Monsieur Gambier, dans son billet, reprend un clair graphique de l'OCDE, que je vous livre également:
Les commentaires que fait M. Gambier de ce graphique sont parlants, les voici:
Le graphique ci-joint, qui retrace la dépense moyenne par élève de l'école élémentaire, l’illustre cruellement, et on comprend que le gouvernement en face aujourd’hui une priorité dans la refondation de l’école. Dépenser près de deux fois moins pour un écolier que pour un lycéen est une marque de fabrique typiquement hexagonale : en France, le "coût" d'un élève de primaire est inférieur de 17 % à celui de la moyenne des pays de l'OCDE, alors que le "coût" d'un lycéen est, à l'inverse, supérieur de 15 %.
Le nombre d'élèves par enseignant est de 21,5 en maternelle, 18,7 en élémentaire, 15 au collège et 9,7 au lycée. Dans l'Union européenne, en revanche, il y a en moyenne huit élèves par enseignant de moins qu'en France en maternelle, quatre de moins en élémentaire, trois de moins au collège et trois de plus au lycée.

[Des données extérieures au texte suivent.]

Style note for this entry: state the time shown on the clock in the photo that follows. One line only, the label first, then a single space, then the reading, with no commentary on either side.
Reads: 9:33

On voit combien il est nécessaire d'inverser la tendance, et de réinvestir dans l'école primaire ce qu'on lui a enlevé depuis deux décennies:
- vous voulez des enseignants de qualité à l'école primaire? Commencez par mieux les payer! N'oublions pas que la France est le seul pays de l'OCDE dont les enseignants se sont paupérisés depuis quinze ans (avec le Japon il est vrai, mais les enseignants japonais sont nettement mieux payés qu'en France!); donner un traitement de misère après Bac+5 n'est pas forcément le meilleur moyen d'attirer ceux qui deviendront des enseignants de qualité.

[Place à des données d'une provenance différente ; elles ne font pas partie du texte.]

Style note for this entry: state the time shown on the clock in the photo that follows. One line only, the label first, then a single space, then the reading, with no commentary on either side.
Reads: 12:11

- vous voulez une école à l'écoute des besoins des élèves et des familles? Donnez aux directeurs d'école un statut clair et aux écoles l'autonomie qui n'existent pas actuellement: comment voulez-vous qu'une école gouvernée à distance par des IEN incompétents fonctionne? Qui mieux qu'un directeur, acteur local par excellence, saura ce qui est le plus efficace pour les élèves de son école? Et comment voulez-vous qu'un directeur d'école sans statut, qui n'a aucune autonomie et encore moins d'autorité sur quiconque, puisse faire ce qui convient pour que TOUS les élèves acquièrent les compétences qui leur sont nécessaires, et à la vitesse qui leur correspondra individuellement le mieux?

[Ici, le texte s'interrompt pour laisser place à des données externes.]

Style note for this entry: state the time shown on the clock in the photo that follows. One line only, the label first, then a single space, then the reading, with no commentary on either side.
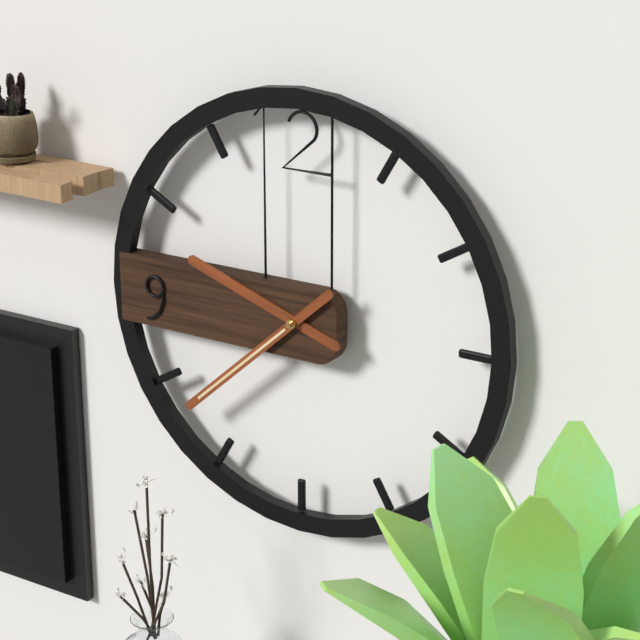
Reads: 9:38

Il semble que M. Peillon, après quelques atermoiements et hésitations, et malgré les difficultés budgétaires du pays, veuille prendre la bonne voie. Faut-il rappeler, ce que j'ai déjà fait dans d'autres billets, que l'éducation est un investissement et non une dépense à fonds perdus comme l'UMP a voulu le faire croire aux français pendant des années? La Nation doit investir massivement dans l'éducation, au mieux à hauteur de ce que font les pays les plus avancés en la matière. Et ne pas hésiter à aller au-delà des desiderata syndicaux qui n'ont jamais fait qu'amplifier les problèmes de l'école publique française. Il faut un statut pour les directeurs d'école, qui leur permettra d'exercer sereinement leur mission. Il faut arrêter de sous-payer les enseignants du primaire (maternelle et élémentaire), qui ne connaissent pas les heures sup' mais en font pourtant à satiété. Il faut rendre aux écoles leur autonomie en limitant le rôle des IEN voire en les supprimant -ils ne servent à rien!-. Il faut refaire de la sacrifiée école maternelle ce qu'elle fut il y a trente ans (j'ai connu, c'était une merveille, ça ne l'est plus). Il faut... il faut... Relisez les billets de ce blog -celui-ci est le centième-, vous y trouverez largement de quoi faire!